Gideon Spanier
Aug 10, 2017

P&G global adspend falls to 11-year low after digital cuts

Procter & Gamble's annual ad expenditure has dropped 1.7 percent to $7.12 billion, the lowest level since 2006, after it abruptly cut its digital adspend.

P&G global adspend falls to 11-year low after digital cuts

P&G, the world’s biggest advertiser, spent $125 million less on advertising in the 12 months to June 2017 compared to a year earlier, according to its annual report.

The American consumer goods giant would have spent roughly the same amount as a year ago if it had not slashed its digital adspend by $140 million between April and June 2017 because of concerns about online brand safety and fraud.

P&G, the owner of brands such as Fairy, Pampers and Tide, has cut its adspend by more than $1 billion since 2013, when its annual budget was $8.19 billion, as it struggles to increase sales.

Ad expense fell to $7.87 billion in 2014 and $7.18 billion in 2015, before rising to $7.24 billion in 2016, and then dropping to $7.12 billion this year.

P&G last spent so little on advertising in 2006 when ad expense was also $7.12 billion, although the size of the company has changed over time as the group has sold several businesses, including its beauty brands business to Coty and Pringles to Kellogg.

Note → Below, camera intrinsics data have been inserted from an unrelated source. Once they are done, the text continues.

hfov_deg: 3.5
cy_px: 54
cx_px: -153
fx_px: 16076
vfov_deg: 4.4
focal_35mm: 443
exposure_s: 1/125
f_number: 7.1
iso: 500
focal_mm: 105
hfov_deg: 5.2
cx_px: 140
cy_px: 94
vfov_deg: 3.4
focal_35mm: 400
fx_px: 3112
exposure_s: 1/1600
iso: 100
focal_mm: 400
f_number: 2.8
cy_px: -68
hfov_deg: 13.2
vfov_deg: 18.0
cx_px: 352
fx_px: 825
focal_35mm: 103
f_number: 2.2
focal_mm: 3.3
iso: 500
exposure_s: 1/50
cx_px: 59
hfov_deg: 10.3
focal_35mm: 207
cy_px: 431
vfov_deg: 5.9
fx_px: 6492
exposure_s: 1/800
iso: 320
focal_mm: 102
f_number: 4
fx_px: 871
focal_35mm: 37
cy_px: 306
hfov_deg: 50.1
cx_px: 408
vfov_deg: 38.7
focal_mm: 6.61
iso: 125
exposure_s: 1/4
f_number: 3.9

A spokesman for the FMCG giant also pointed out its marketing spend can vary year by year, depending on the activities of its different brands.

Marketers and agencies closely watch P&G because of its scale and reputation as an agenda-setter.

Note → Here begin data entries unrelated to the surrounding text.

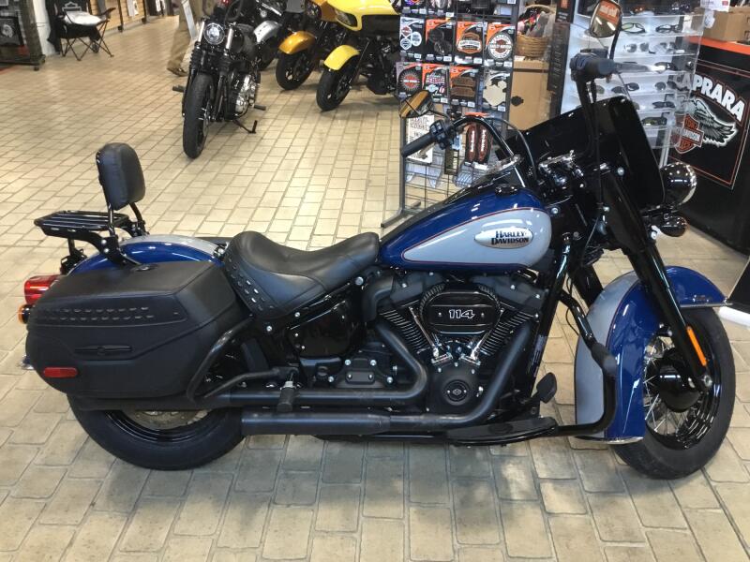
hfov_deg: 58.4
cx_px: 375
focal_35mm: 31
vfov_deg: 45.4
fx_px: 672
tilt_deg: -26.3
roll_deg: -1.2
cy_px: 281
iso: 160
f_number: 2.4
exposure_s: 1/30
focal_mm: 3.3
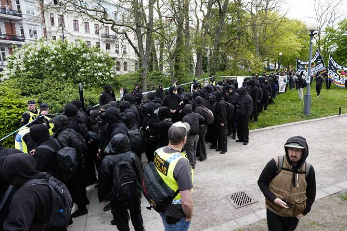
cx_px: 181
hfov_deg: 81.2
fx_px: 202
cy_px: 113
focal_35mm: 21
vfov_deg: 59.5
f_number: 4
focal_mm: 20
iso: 1000
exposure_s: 1/800
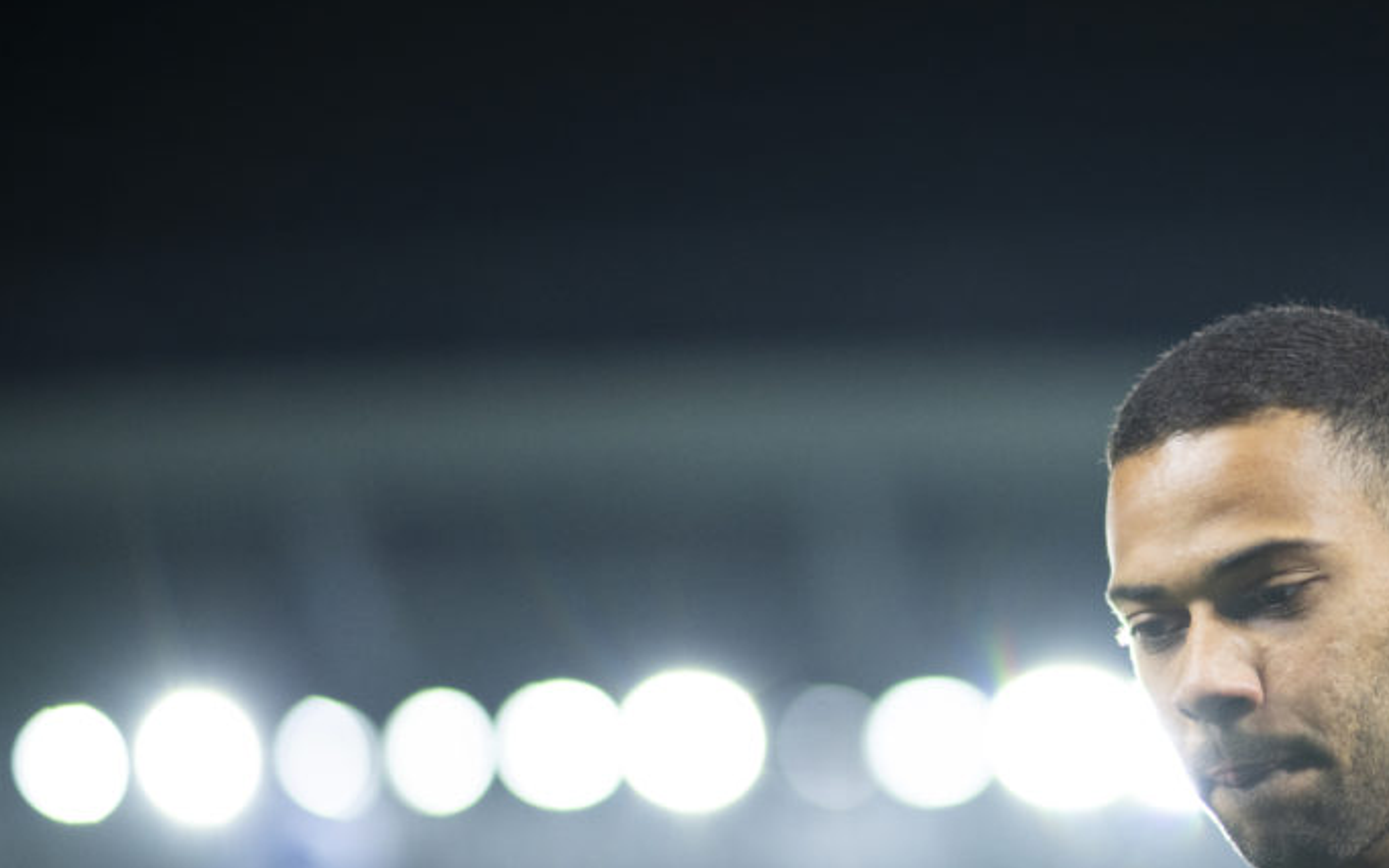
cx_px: 1161
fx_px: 5490
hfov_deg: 14.3
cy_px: 685
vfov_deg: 9.0
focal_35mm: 145
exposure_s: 1/1250
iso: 640
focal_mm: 85
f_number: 1.4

Chief brand officer Marc Pritchard gave a landmark speech in January when he warned the digital media supply chain was "murky at best, fraudulent at worst".

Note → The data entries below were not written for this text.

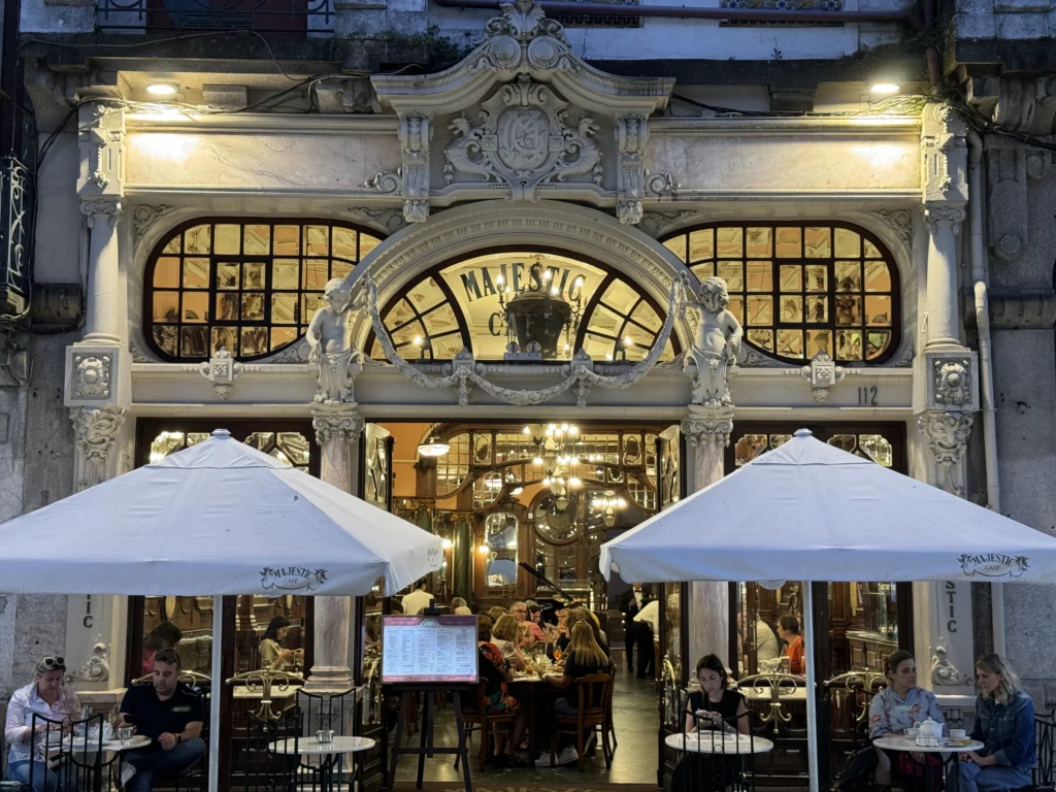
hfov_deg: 39.7
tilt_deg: +7.4
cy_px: 396
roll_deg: +0.4
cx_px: 528
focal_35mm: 48
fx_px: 1464
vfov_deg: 30.3
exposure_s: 1/50
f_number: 1.78
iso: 200
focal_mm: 6.86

P&G subsequently cut digital adspend globally in the next quarter from April to June, explaining to investors that it wanted "to temporarily restrict spending in digital forums where our ads were not being placed according to our standards and specifications" – for example, ads were "being seen by bots, not real people".

Sales held steady in the quarter and rose 2% on an organic basis and P&G said that was proof that some of its digital adspend had been "ineffective".

The company has maintained the reduction in spend was about making a "good investments", not a cost-saving measure to boost profit margins.

"We want to spend money in digital and we will continue to spend money in digital, but we are not going to make bad investments for our shareholders," P&G said.

However, the company has also been cutting costs more broadly because it is under financial pressure and made "productivity savings from overhead, agency fee and ad production costs" in the last quarter.

P&G’s annual net sales were flat at $65.1bn in the year to June 2017 and have fallen from almost $74bn in 2013.

Activist investor Nelson Peltz has called on P&G to bring sales and marketing closer together to boost growth and is demanding a seat on the board, but the company has rebuffed his demands so far.

All of the big consumer goods companies are battling to cope with digital transformation and the rise of ecommerce and have been reviewing their advertising spend, agency fees and production costs.